— START OF Passage —

I would put it in terms --- not of God wanting to make it hard for us to believe, so it's a test --- but more that there is value for us in our growth and progression because we have to see through a glass darkly and have to discern our own thoughts, and the Spirit without 100% accuracy. There is growth and progress potential in that that is absent if God gave us 100% undeniable scripture.

Yup.

4 hours ago, rongo said:

Yes, but I find in my experience that those who stress fallibility do so to a fault, to the point where nothing is really reliable (especially as history or faithful representation of how things actually happened or were). That leads to LDS who don't believe that any of the stories actually really happened (except for the resurrection and atonement, or they wouldn't be Christians or Mormons), and who get embarrassed and annoyed by those who want to believe or do believe that they did. Both extremes (complete infallibility, and complete fallibility of scripture or leaders) are bad, and like B.H. Roberts said, "I pause in doubt as to which extreme would be worse."

— END OF Passage —
— START OF Data listing —

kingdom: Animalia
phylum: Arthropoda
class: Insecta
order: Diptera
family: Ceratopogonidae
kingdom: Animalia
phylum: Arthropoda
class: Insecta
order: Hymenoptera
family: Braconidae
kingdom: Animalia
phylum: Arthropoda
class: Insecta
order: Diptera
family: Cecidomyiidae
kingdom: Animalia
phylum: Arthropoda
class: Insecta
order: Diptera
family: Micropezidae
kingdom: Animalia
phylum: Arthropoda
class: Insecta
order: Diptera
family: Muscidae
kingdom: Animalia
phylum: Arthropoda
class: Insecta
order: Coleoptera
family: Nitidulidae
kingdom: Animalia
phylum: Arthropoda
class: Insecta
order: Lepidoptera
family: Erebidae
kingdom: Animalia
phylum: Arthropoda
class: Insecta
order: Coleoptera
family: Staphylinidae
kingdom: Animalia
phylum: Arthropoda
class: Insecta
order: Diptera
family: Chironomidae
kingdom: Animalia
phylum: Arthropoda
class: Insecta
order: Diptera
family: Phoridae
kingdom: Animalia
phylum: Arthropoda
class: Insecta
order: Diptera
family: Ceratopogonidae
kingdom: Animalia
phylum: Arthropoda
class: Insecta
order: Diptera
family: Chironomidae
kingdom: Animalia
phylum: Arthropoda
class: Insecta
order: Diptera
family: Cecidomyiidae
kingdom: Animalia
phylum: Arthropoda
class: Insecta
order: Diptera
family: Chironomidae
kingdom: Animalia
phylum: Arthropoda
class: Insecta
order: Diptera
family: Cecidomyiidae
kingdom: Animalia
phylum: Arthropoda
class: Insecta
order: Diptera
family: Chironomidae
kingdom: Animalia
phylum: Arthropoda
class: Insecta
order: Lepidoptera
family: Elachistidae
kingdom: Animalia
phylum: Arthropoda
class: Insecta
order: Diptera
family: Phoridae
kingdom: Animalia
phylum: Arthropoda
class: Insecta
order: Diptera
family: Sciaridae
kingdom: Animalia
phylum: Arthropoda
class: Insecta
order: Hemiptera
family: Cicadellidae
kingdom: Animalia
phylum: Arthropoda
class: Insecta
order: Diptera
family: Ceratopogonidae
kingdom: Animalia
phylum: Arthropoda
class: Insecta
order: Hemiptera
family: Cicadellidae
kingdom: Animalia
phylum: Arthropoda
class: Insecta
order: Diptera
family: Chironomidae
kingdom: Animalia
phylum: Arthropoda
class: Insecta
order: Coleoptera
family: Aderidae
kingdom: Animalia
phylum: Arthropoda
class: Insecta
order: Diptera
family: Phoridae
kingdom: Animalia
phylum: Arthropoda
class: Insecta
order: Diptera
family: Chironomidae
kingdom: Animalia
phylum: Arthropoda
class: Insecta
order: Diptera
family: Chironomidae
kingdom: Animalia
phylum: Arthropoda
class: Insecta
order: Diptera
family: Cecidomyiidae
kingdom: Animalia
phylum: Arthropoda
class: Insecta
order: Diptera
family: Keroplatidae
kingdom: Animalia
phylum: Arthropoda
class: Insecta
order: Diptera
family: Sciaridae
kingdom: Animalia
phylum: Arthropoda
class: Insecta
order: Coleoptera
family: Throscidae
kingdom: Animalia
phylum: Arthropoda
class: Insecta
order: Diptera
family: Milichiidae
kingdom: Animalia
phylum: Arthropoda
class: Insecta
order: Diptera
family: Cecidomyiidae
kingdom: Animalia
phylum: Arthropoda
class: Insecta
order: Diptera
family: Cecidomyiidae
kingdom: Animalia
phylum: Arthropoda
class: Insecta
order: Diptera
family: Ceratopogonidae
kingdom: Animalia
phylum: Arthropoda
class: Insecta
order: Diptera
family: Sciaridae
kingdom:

— END OF Data listing —

__Exercise tasks__
• a. In the passage on scripture, do the following statements agree with it? (i) The first writer describes God as making belief hard so that it serves as a test. (ii) rongo calls both extremes bad. (iii) According to rongo, the LDS members described reject the resurrection along with the other stories. Answer yes or no for each, and quote the deciding words.
• b. Quote everything in the passage on scripture from "I would put" down to "100% undeniable scripture.".
• c. Rewrite the paragraph of the passage on scripture that begins "Yes, but I find in my experience" as a short list, keeping its main facts.

__Answers to the problems__
• a.
(i) No: "not of God wanting to make it hard for us to believe, so it's a test"
(ii) Yes: "Both extremes (complete infallibility, and complete fallibility of scripture or leaders) are bad"
(iii) No: "except for the resurrection and atonement"

• b.
I would put it in terms --- not of God wanting to make it hard for us to believe, so it's a test --- but more that there is value for us in our growth and progression because we have to see through a glass darkly and have to discern our own thoughts, and the Spirit without 100% accuracy. There is growth and progress potential in that that is absent if God gave us 100% undeniable scripture.

• c.
- In the writer's experience, those who stress fallibility do so to a fault, until nothing is really reliable, especially as history or as a faithful account of how things happened.
- This leads to LDS who don't believe any of the stories really happened, except for the resurrection and atonement.
- These LDS get embarrassed and annoyed by those who want to believe or do believe the stories happened.
- Both extremes, complete infallibility and complete fallibility of scripture or leaders, are bad.
- As B.H. Roberts said, "I pause in doubt as to which extreme would be worse."